Another fleet manager told Fleet News that his company uses AFRs for simplicity. “As these are set by the Government it is easier to follow and we don’t get into arguments with staff on the level of reimbursement,” he says.
“We have looked into fuel cards but this means that the company would have to pay upfront and then get the details back from the employees which can be somewhat problematic.”
However, the use of fuel cards is on the increase. The reasons soon become obvious.
As the driver pays for all the fuel on the card there is no initial outlay from his own funds and the employer can then deduct the cost from the driver’s salary less the value of any fuel used for business journeys.

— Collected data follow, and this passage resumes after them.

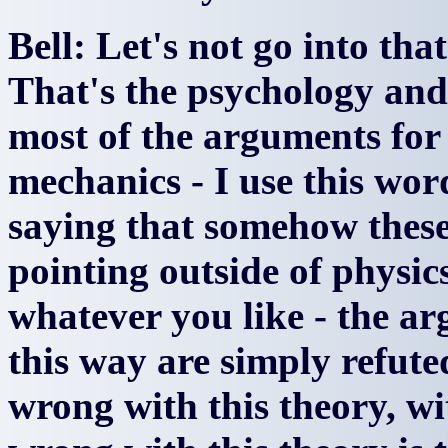
Bell: Let's not go into tha
That's the psychology and 
most of the arguments fo
mechanics - I use this wo
saying that somehow these
pointing outside of physics
whatever you like - the ar
this way are simply refute
wrong with this theory, w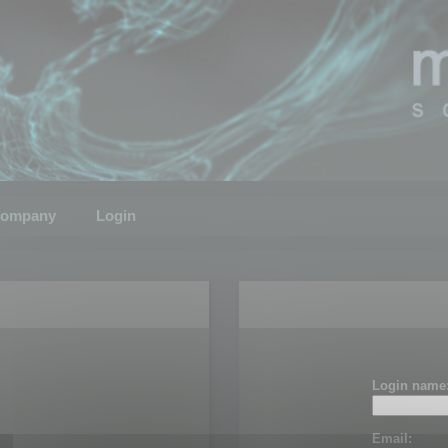
ompany
Login
Login name
Email:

“Generally companies use fuel cards to save money,” says Adam Rollins, business development manager of Midas.
“But there are many reasons why fuel cards are adopted, including purchase control and VAT reporting.”
According to The Fuel Card Company, more than 60% of fleets with 25 vehicles or greater use fuel cards. The remaining 40% are “missing out on crucial savings”, according to Jakes De Kock, its sales and marketing director.
“The question of what influences fleet managers to use one method of fuel purchase over another differs from company to company,” he says.
“The main reason, in my opinion, is ignorance. Decision makers in charge of fuel purchase are often unaware of the overall savings in processing VAT receipts, administration costs, control over driver fuel spend and discount on fuel.”
Rollins agrees that the best way to control fuel expenditure is by allocating a fuel card to your driver as then the company takes over the responsibility for fuel purchase.
“This means that the company also starts paying for fuel at actual pence per mile, rather than having to reimburse drivers at AFR rates,” he says.
“A modern fleet with low CO2 vehicles will benefit from the fuel economies these vehicles achieve, which can often work out at several pence per mile less than the AFR rate.
"A fleet with 1,000 vehicles can easily clock up more than one million miles per month. A saving of 1p per mile means a saving of £10,000 per month.
"Unless the company takes responsibility for fuel purchase, it simply cannot benefit from the fuel economy of efficient new cars.”
Another positive point to using fuel cards is that drivers don’t have the financial burden of initially financing fuel purchases.
“Previously drivers would have coughed up for fuel, laying out huge amounts on their personal credit cards and then having to wait to get it back by reclaiming it through the company’s expenses system,” says Jenner.
“It also encourages staff to be more diligent when checking their mileage because if they don’t all their mileage could get charged as private mileage.
The company also benefits because it knows exactly where it stands because it gets a full report form the fuel card company… so everyone is happy.”